Gericht: „Notwehrähnliche Lage“

Viereinhalb Jahre Haft: Vater erschoss eigenen Sohn

Saarbrücken. Ein Vater muss nach den tödlichen Schüssen auf seinen Sohn viereinhalb Jahre ins Gefängnis. Der 66-Jährige habe sich des Totschlags und des illegalen Besitzes einer Schusswaffe schuldig gemacht, urteilte das Landgericht Saarbrücken am Dienstag.
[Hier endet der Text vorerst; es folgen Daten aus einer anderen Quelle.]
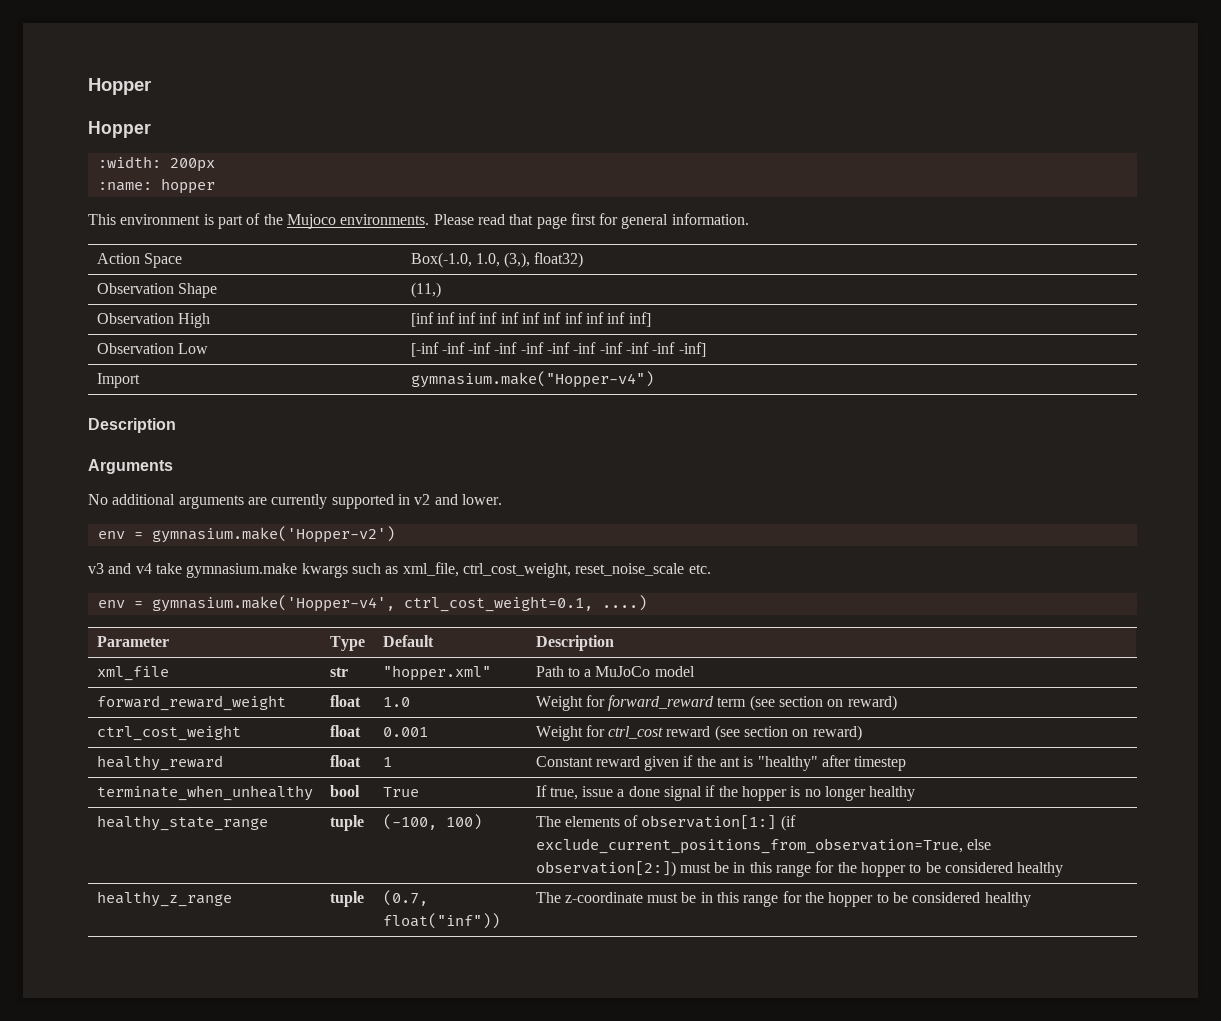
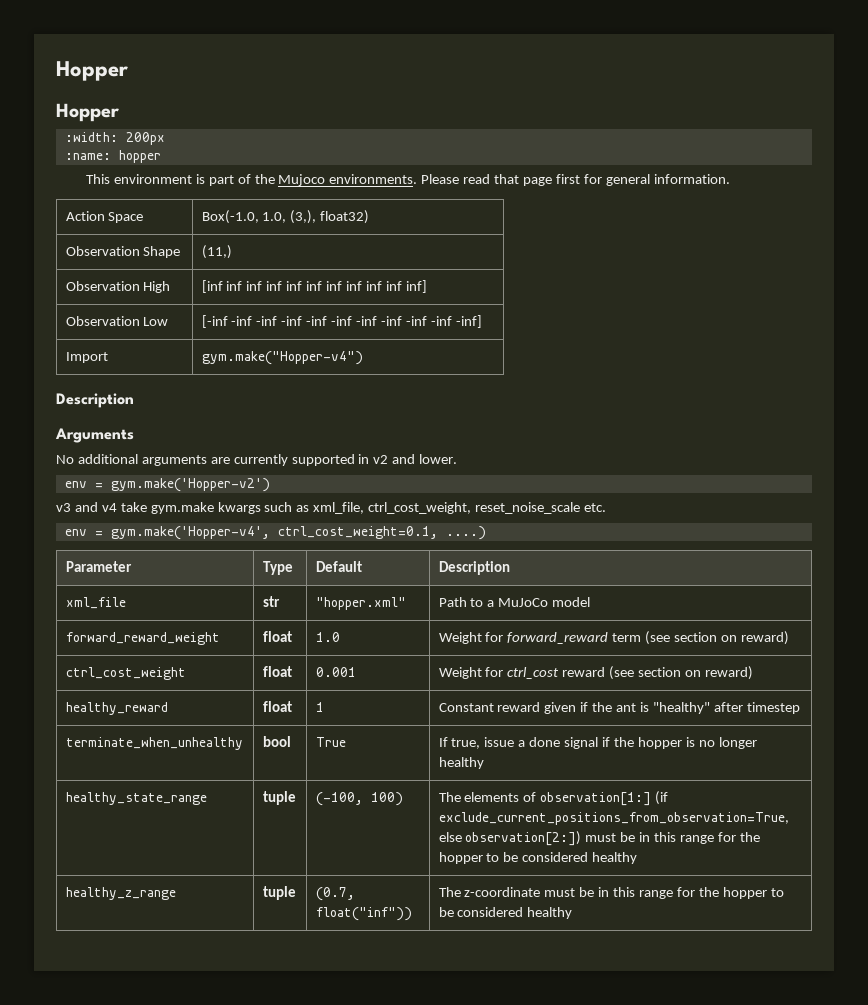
[410,371,654,388] gymnasium.make("Hopper-v4") -> [201,351,363,365] gym.make("Hopper-v4")
[151,526,395,543] gymnasium.make('Hopper-v2') -> [110,478,270,492] gym.make('Hopper-v2')
[186,563,298,578] gymnasium.make -> [150,502,214,514] gym.make
[151,595,395,612] gymnasium.make('Hopper-v4', -> [110,526,270,540] gym.make('Hopper-v4',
Der Saarländer hatte seinen Sohn Neujahr 2018 in Beckingen mit drei Schüssen getötet. Das Gericht ging von einem minderschweren Fall aus: Der Vater habe sich in einer „notwehrähnlichen Lage“ befunden. Der Sohn habe die Familie zuvor drangsaliert, sei durch den Drogenkonsum zunehmend aggressiv gegenüber seinen Eltern geworden. Im Geständnis hatte der Vater berichtet, der Sohn habe randaliert, sie bestohlen, beschimpft, bespuckt und bedroht, unter anderem dass er das Haus anzünde. Strafverschärfend floss in das Urteil ein, dass der Sohn „tatsächlich die Absicht hatte, zu töten“. Eine Notwehr-Handlung, bei der die Verteidigung kein Unrecht wäre, sah das Gericht nicht.